Scaling of Ion Bulk Heating in Magnetic Reconnection Outflows for the High-Alfven-speed and Low-β Regime in Earth's Magnetotail

We survey 20 reconnection outflow events observed by Magnetospheric MultiScale in the low-beta and high-Alfven-speed regime of the Earth's magnetotail to investigate the scaling of ion bulk heating produced by reconnection. The range of inflow Alfven speeds (800-4000 km s(-1)) and inflow ion beta (0.002-1) covered by this study is in a plasma regime that could be applicable to the solar corona and flare environments. We find that the observed ion heating increases with increasing inflow (upstream) Alfven speed, V-A, based on the reconnecting magnetic field and the upstream plasma density.

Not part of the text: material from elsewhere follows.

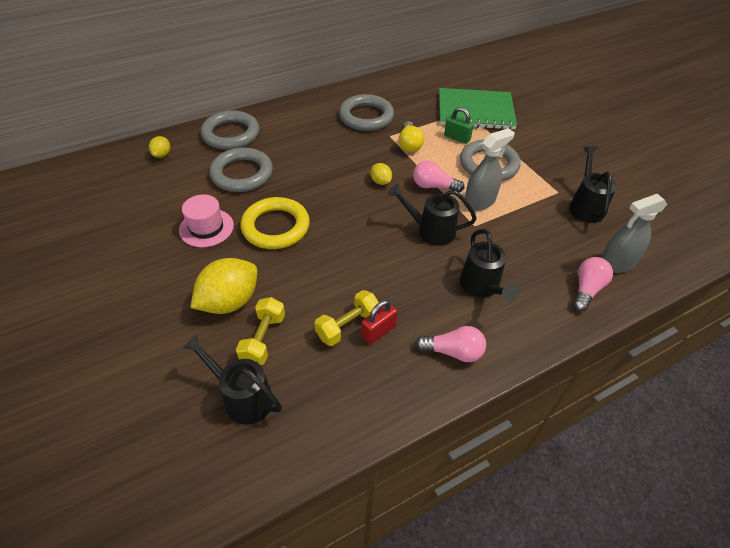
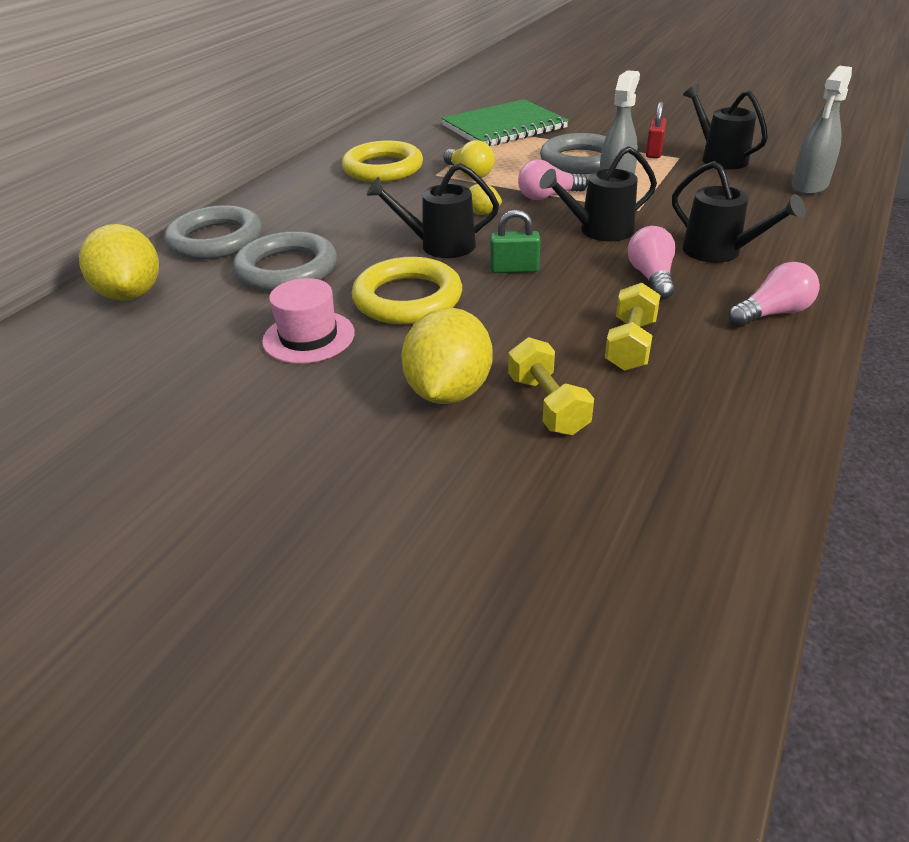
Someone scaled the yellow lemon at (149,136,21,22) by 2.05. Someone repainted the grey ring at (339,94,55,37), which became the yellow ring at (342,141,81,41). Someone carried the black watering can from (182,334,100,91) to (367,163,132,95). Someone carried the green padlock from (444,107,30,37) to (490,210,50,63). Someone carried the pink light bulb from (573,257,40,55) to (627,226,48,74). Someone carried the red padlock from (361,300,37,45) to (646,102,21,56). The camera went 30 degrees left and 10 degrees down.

However, ion heating does not increase linearly as a function of available magnetic energy per particle, m(i)V(A)(2). Instead, the heating increases progressively less as m(i)V(A)(2) rises. This is in contrast to a previous study using the same data set, which found that electron heating in this high-Alfven-speed and low-beta regime scales linearly with m(i)V(A)(2), with a scaling factor nearly identical to that found for the low-V-A and high-beta magnetopause. Consequently, the ion-to-electron heating ratio in reconnection exhausts decreases with increasing upstream V-A, suggesting that the energy partition between ions and electrons in reconnection exhausts could be a function of the available magnetic energy per particle. Finally, we find that the observed difference in ion and electron heating scaling may be consistent with the predicted effects of a trapping potential in the exhaust, which enhances electron heating, but reduces ion heating.